Perbedaan sikap ini menyebabkan dikeluarkannya anggota Kongres al-Islam di Yogyakarta pada tahun 1925 dan tidak dilibatkan dalam Mu’tamar ‘A’lam Islami (Kongres Islam Internasional) di Mekkah yang akan mengesahkan keinginan Raja tersebut. Kalangan Pesantren kemudian membuat delegasi sendiri bernama Komite Hejaz yang diketuai oleh KH. Wahab Hasbullah. Atas desakan kalangan pesantren yang diwakili oleh Komite ini dan tantangan dari umat Islam dari berbagai penjuru dunia, akhirnya Raja pun mengurungkan niatnya. Hanya saat ini Mekah membebaskan umat Islam dengan madzhab apapun untuk beribadah, dan peninggalan sejarah serta peradaban yang snagat bernilai nilainya pun tidak dihancurkan.

Penolakan Kongres al-Islam di Yogyakarta di kalangan pesantren, komisi keberhasilan Hejaz, dan memiliki organisasi-organiasi kecil di kalangan pesantren kemudian mendorong mereka untuk membentuk organisasi besar yang bisa mewadahi pesantren. Pada tanggal 31 Januari 1926 bertepatan dengan 16 Rajab 1344 H masih dengan semangat bangkit membentuklah organisasi Nahdlatul Ulama (Kebangkitan Ulama) dan memilih KH. Hasyim Asy’ari sebagi Rais Akbar.

NU memang dikenal sebagai organisasi Muslim tradisional dan sejak awal anggotanya adalah laki-laki. Namun demikian, pemimpin NU sejak awal telah menanggapi isu-isu perempuan secara progresif. KH. Wahid Hasyim yang merupakan putera KH. Hasyim Asy’ari misalnya pernah membolehkan perempuan menjadi hakim. Isu perempuan semakin mendapat perhatian tentang Kiai Dahlan semakin berdirinya organisasi perempuan NU di Kongres NU ke XIII di Menes Banten pada tanggal 11-16 Juni 1938. Kongres ini sangat penting karena mulai membicarakan tentang perlunya perempuan mendapatkan hak untuk mendapatkan didikan agama melalui NU. Saat itu, perempuan baru menjadi anggota NU yang hanya bisa menjadi pendengar dan pengikut dan tidak bisa duduk dalam kepengurusan.

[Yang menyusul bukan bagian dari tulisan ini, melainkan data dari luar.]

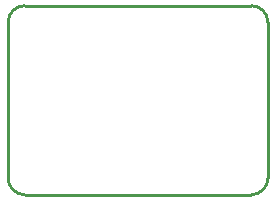
<source format=gko>
G04 Layer: BoardOutlineLayer*
G04 EasyEDA v6.5.38, 2023-11-10 20:44:27*
G04 e4c0b13db0354c908f99d6cd3f1572da,93b1fbd85c6d4c91ac372c37b1ebbe7b,10*
G04 Gerber Generator version 0.2*
G04 Scale: 100 percent, Rotated: No, Reflected: No *
G04 Dimensions in millimeters *
G04 leading zeros omitted , absolute positions ,4 integer and 5 decimal *
%FSLAX45Y45*%
%MOMM*%

%ADD10C,0.2540*%
D10*
X839998Y8199983D02*
G01*
X2759994Y8199983D01*
X2759994Y6599986D02*
G01*
X839998Y6599986D01*
X699998Y6739986D02*
G01*
X699998Y8059983D01*
X2899994Y8059983D02*
G01*
X2899994Y6739986D01*
G75*
G01*
X2759994Y8199984D02*
G02*
X2899994Y8059984I0J-140000D01*
G75*
G01*
X2899994Y6739987D02*
G02*
X2759994Y6599987I-140000J0D01*
G75*
G01*
X839998Y6599987D02*
G02*
X699999Y6739987I0J140000D01*
G75*
G01*
X699999Y8059984D02*
G02*
X839998Y8199984I139999J0D01*

%LPD*%
M02*

</source>
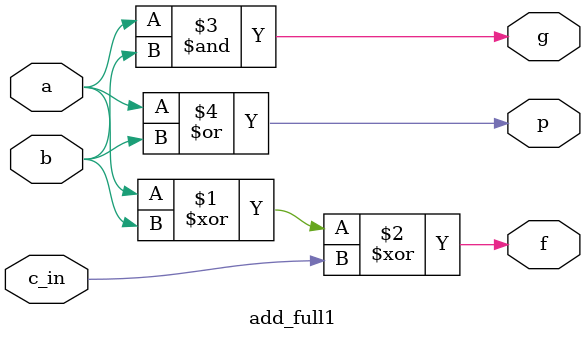
<source format=v>
module add_full1(
    input   a,      //ÊäÈë
    input   b,
    input   c_in,   //ÊäÈëµÄ½øÎ»
    output  f,      //1Î»¼ÓµÄ½á¹û
    output  g,      //Éú³ÉÐÅºÅ  g = a * b
    output  p       //´«²¥ÐÅºÅ  p = a + b
);

assign f = a ^ b ^ c_in;
assign g = a & b;
assign p = a | b;

endmodule
</source>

Perkembangan penting kembali terjadi pada kongres NU ke XV di Surabaya pada tanggal 5-9 Desember 1940. Ketika itu terjadi, terjadi tanggapan sengit yang diminta agar anggota perempuan NU memiliki struktur pengurusnya sendiri di NU. Kiai Dahlan termasuk mereka yang gigih memperjuangkan agar diterima tersebut diterima. Hingga sehari sebelum kongres berakhir, peserta tidak dapat memutuskan hingga akhirnya memutuskan untuk memutuskan akhirnya pada Pengurus Besar Syuriah NU. Kesempatan ini digunakan oleh Kiai Dahlan untuk mendapatkan izin yang dikeluarkan dari KH. Hasyim Asy’ari dan KH. Wahab Hasbullah. Setelah diperoleh, maka peserta kongres pun dengan mudah menyelesaikan perlunya anggota perempuan NU untuk memiliki struktur kepengurusannya sendiri di dalam NU. Pada Kongres NU ke-XVI di Purwokerto tanggal 29 Maret 1946, struktur kepeng anggota NU disahkan dan diresmikan sebagai bagian dari NU. Namanya kompilasi itu adalah Nahdhlatul Ulama Muslimat yang disingkat NUM. Ketua pertama terpilihnya adalah Ibu Chadidjah Dahlan dari Pasuruan yang tak lain adalah isteri Kiai Dahlan.

Kebangkitan perempuan NU juga kebangkrutan perempuan NU yang dipelopori oleh tiga serangkai, yaitu Murthasiyah (Surabaya), Khuzaimah Mansur (Gresik), dan Aminah (Sidoarjo). Pada Kongres NU ke XV tahun 1940 di Surabaya, juga hadir puteri-puteri NU dari berbagai cabang yang mengadakan rapat sendiri yang menyepakati pembentukannya Puteri Nahdlatul Ulama Muslimat (Puteri NUM). Mereka sebetulnya sudah menyetujui Kongres NU agar disahkan sebagai organisasi yang berdiri sendiri di dalam NU, namun Kongres hanya membahas Puteri NUM sebagai bagian dari NUM. Dalam dua tahun, Puteri NUM meminta agar memiliki Pimpinan Pusatnya sendiri yang dipisahkan dari NUM karena organisasi Puteri NUM di tingkat cabang terus meningkatkan.

Pengurus Besar Nahdlatul Ulama (PBNU) kemudian membentuk Pengurus Pusat Puteri NUM yang diberi nama Dewan Pimpinan Fatayat NU pada tanggal 26 Rabiul Akhir 1939/14 Februari 1950. Selanjutnya Kongres NU ke-XVIII tanggal 20 April-3 Mei 1950 di Jakarta dapat dilakukan mengesahkan Fatayat NU menjadi salah satu badan otonom NU. Namun berdasarkan proses yang berlangsung selama perintisan hingga ditetapkan, FNU menyatakan disetujui di Surabaya pada tanggal 24 April 1950 bertepatan dengan 7 Rajab 1317 H. Pucuk Pimpinan Fatayat NU pertama adalah Nihayah Bakri (Surabaya) sebagai Ketua I dan Aminah Mansur (Sidoarjo) sebagai Ketua II Kepengurusan pada waktu itu hanya memiliki dua bagian, yaitu bagian penerangan danpendidikan.